Block Wiedemann algorithm

The Block Wiedemann algorithm for computing the nullspace of a matrix over a finite field is a generalisation of an algorithm due to Don Coppersmith.

Let M be an nxn square matrix over some finite field F, and let x be a random vector of length n. Consider the sequence ${\displaystyle S=\left[x,Mx,M^{2}x,\ldots \right]}$ obtained by repeatedly multiplying the vector by the matrix M; let y be any other vector of length n, and consider the sequence of finite-field elements y.x, y.Mx, y.M^2x ...

We know that the matrix M has a minimal polynomial; by the Cayley-Hamilton Theorem we know that this polynomial is of degree (which we will call ${\displaystyle n_{0}}$) no more than n.
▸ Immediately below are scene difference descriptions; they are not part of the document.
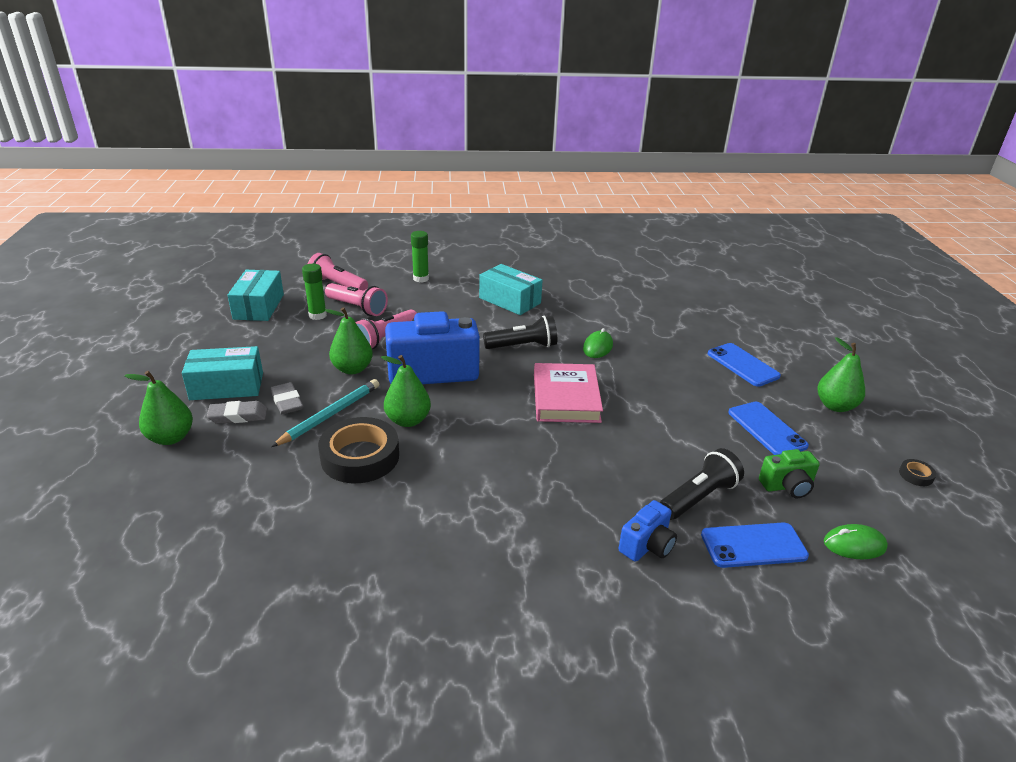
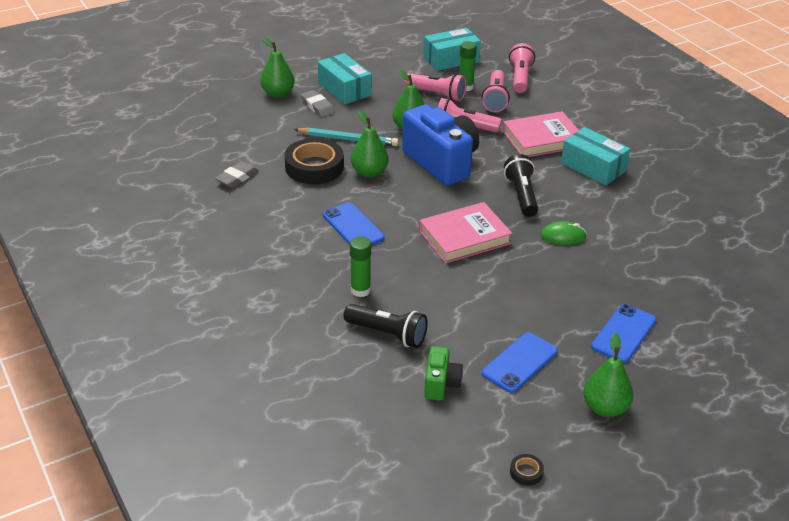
camera: 65 degrees right, 5 degrees up
grey eraser [270,382,303,414] -> grey eraser moved to [215,161,258,188]
green glue stick [411,231,429,283] -> green glue stick moved to [350,236,371,297]
turquoise box [479,264,543,315] -> turquoise box turned 60 degrees counterclockwise [561,127,630,185]
black flashlight [483,316,557,349] -> black flashlight turned 150 degrees counterclockwise [504,154,538,217]
blue camera [619,500,677,562] -> none
blue phone [701,523,809,568] -> blue phone moved to [323,202,385,245]
green camera [759,449,820,498] -> green camera turned 135 degrees counterclockwise [424,346,463,401]
green mouse [824,524,888,559] -> none
none -> pink flashlight [404,73,467,101]
none -> pink book [503,111,579,157]

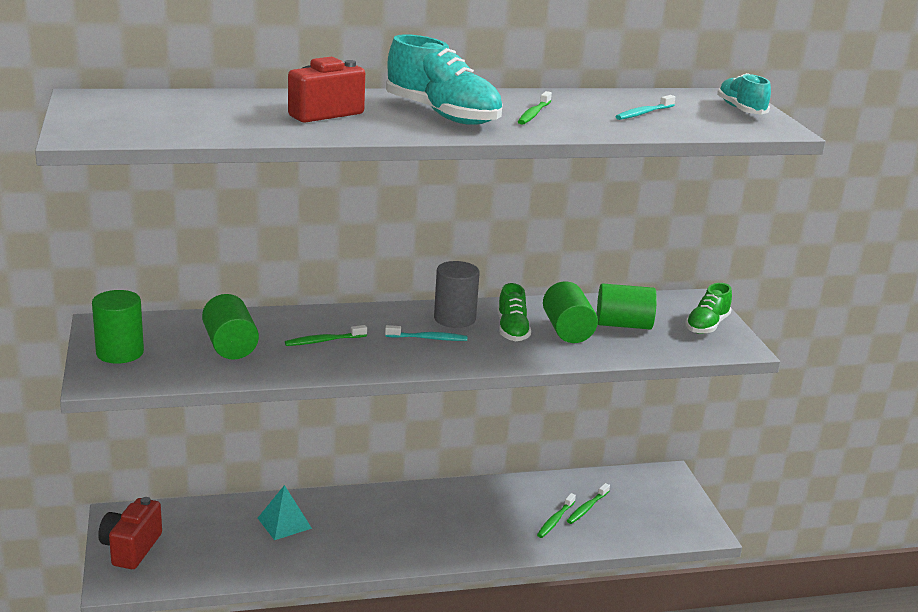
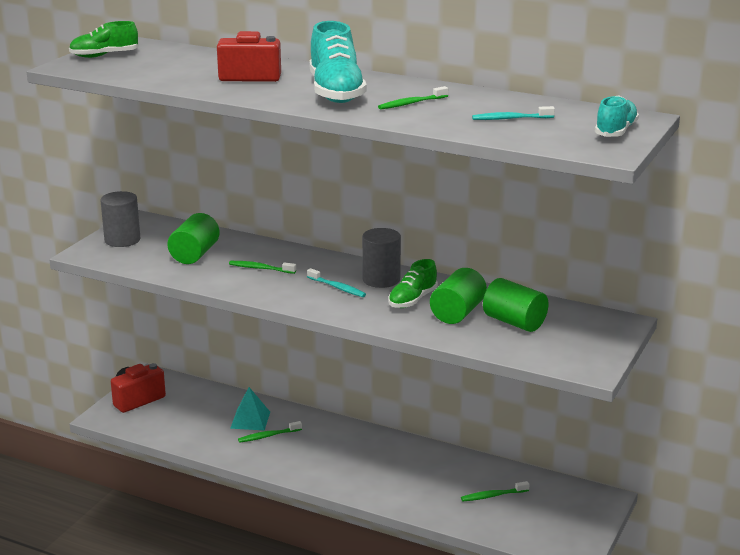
camera: 40 degrees right, 0 degrees up
green cylinder [92,290,144,364] -> grey cylinder [101,191,140,247]
green toothbrush [537,493,576,538] -> green toothbrush moved to [238,421,302,443]
green shoe [685,283,732,334] -> green shoe moved to [69,21,139,58]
Say ${\displaystyle \sum _{r=0}^{n_{0}}p_{r}M^{r}=0}$. Then ${\displaystyle \sum _{r=0}^{n_{0}}y\cdot (p_{r}(M^{r}x))=0}$; so the minimal polynomial of the matrix annihilates the sequence S.

But the Berlekamp-Massey algorithm allows us to calculate relatively efficiently some polynomial with ${\displaystyle \sum _{i=0}^{m}q_{i}S_{i+r}=0\forall r}$.
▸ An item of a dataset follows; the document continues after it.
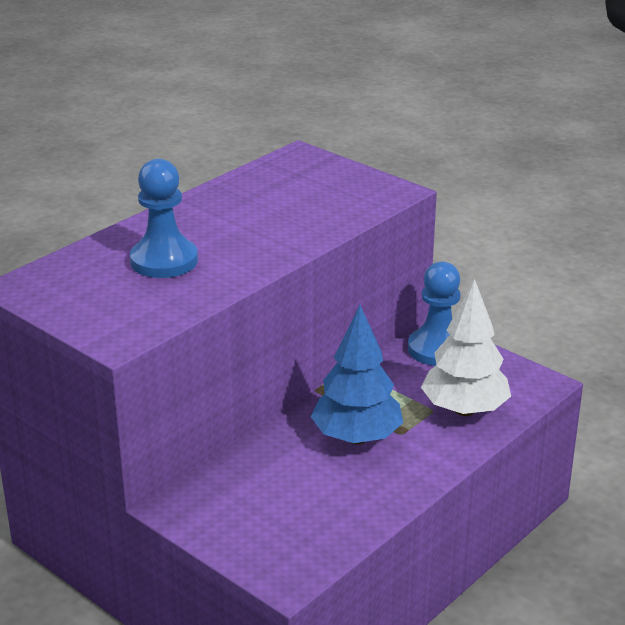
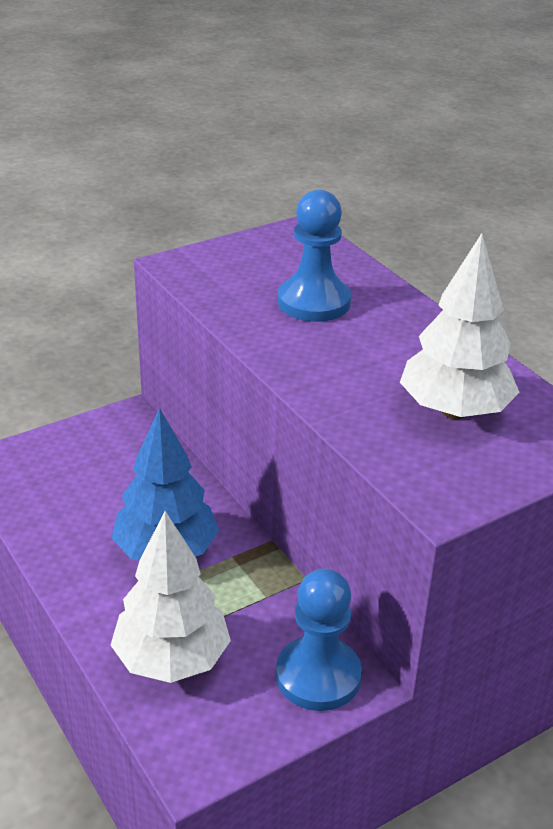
camera: 105 degrees right, 5 degrees up
none -> white tree [400,233,520,419]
== The Block Wiedemann algorithm

The natural implementation of sparse matrix arithmetic on a computer makes it easy to compute the sequence S in parallel for a number of vectors equal to the width of a machine word - indeed, it will normally take no longer to compute for that many vectors than for one. If you have several processors, you can compute the sequence S for a different set of random vectors in parallel on all the computers.
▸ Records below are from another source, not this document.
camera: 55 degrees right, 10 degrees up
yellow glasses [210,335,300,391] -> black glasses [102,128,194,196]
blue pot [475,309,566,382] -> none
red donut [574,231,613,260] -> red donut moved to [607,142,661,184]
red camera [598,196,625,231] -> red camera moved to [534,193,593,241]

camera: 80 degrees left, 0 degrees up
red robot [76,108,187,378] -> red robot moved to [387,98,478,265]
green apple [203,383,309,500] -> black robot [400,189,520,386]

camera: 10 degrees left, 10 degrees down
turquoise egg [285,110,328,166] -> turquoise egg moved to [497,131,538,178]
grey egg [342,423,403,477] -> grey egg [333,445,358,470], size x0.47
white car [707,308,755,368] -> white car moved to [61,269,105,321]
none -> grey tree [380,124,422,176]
It turns out, by a generalisation of the Berlekamp-Massey algorithm to provide a sequence of small matrices, that you can take the sequence produced for a large number of vectors and generate a kernel vector of the original large matrix. You need to compute ${\displaystyle y_{i}\cdot M^{t}x_{j}}$ for some ${\displaystyle i=0\ldots i_{\max },j=0\ldots j_{\max },t=0\ldots t_{\max }}$ where ${\displaystyle i_{\max },j_{\max },t_{\max }}$ need to satisfy ${\displaystyle t_{\max }>{\frac {d}{i_{\max }}}+{\frac {d}{j_{\max }}}+O(1)}$ and ${\displaystyle y_{i}}$ are a series of vectors of length n; but in practice you can take ${\displaystyle y_{i}}$ as a sequence of unit vectors and simply write out the first ${\displaystyle i_{\max }}$ entries in your vectors at each time t.